Not only do these surveillance mechanisms violate the fundamental right of privacy by thwarting people’s freedom of expression, dialogue and redressal, they have other far reaching implications as well. Increased awareness of these technologies leads to fear and apprehension among people on potential ramifications, and they start to consciously self-censor their words, actions and associations. This is a manifestation of the biopower, where governments employ ‘an explosion of numerous and diverse techniques for achieving the subjugations of bodies and the control of populations‘ (Foucault 1976). Freedom House’s research report highlights a ‘sharp global increase in the abuse of civil liberties and shrinking online space for civic activism’. 47 of the 65 countries assessed in their report have carried out arrests of ‘users for political, social, or religious speeches’. At greater risk, are the minorities who are at an increased risk of persecution or harassment. An article by the New York Times revealed how China is investing billions of dollars every year in Xinjiang, home to many Muslim ethnic groups, to test the deployment and efficacy of increasingly intrusive policing systems.
Read more: Resistance to Surveillance – Why protests are becoming increasingly faceless
Advanced democracies are at risk too.
Mass surveillance defeats the purpose of civic spaces as avenues to raise and rally around important public issues. We must not forget that democracies pride themselves on rights on equal participation in political and public affairs. Carnegie Endowment research highlights that contrary to the popular perception, ‘51 percent of advanced democracies and 41 percent of electoral democracies/ illiberal democracies have adopted AI surveillance systems. Guardian reported that the Indian government has been using automated facial recognition systems to identify and to exclude protesters rallying against the redefinition of Indian identity. The Trump administration directed technology companies to help employ artificial intelligence for extreme vetting of prospective immigrants as potential terrorist threats, but later dropped the plan in the face of widespread criticism.
Greater transparency and adequate legal safeguards to protect access to and participation in Civic Spaces.

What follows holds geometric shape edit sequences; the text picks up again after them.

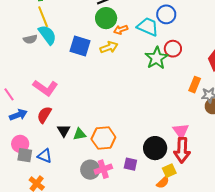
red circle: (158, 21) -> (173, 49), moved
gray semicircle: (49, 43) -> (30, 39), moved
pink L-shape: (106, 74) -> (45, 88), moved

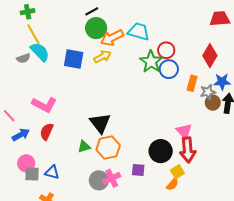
blue circle: (166, 14) -> (169, 69), moved
orange arrow: (121, 30) -> (112, 38), size x1.6
black triangle: (64, 131) -> (100, 123), moved, size x1.6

Policy advocacy organizations such as Article 19, Privacy International and the Centre for the Internet and Society have been vociferous in their demands for inclusion of transparency, accountability, legal scrutiny, effective remedy measures and regular audits in the security and surveillance apparatuses of the nations. With the development of new technologies including advanced biometrics and 5G mobile networks, it is imperative to put necessary filters, checks and scrutiny on the central tower of the Panopticon. Specifically on the impact on Civic Spaces, ARTICLE 19 and its partners are emphasising that ‘the right to participate publicly in decision-making, engage in open debate, criticise, protest, and dissent, in physical and online space, are widely recognised in legislation, policy, and practice’. There is an urgent need to address the enhanced risk and violation of rights on account of governments having ‘direct and unrestricted access’ to data of citizens and organisations.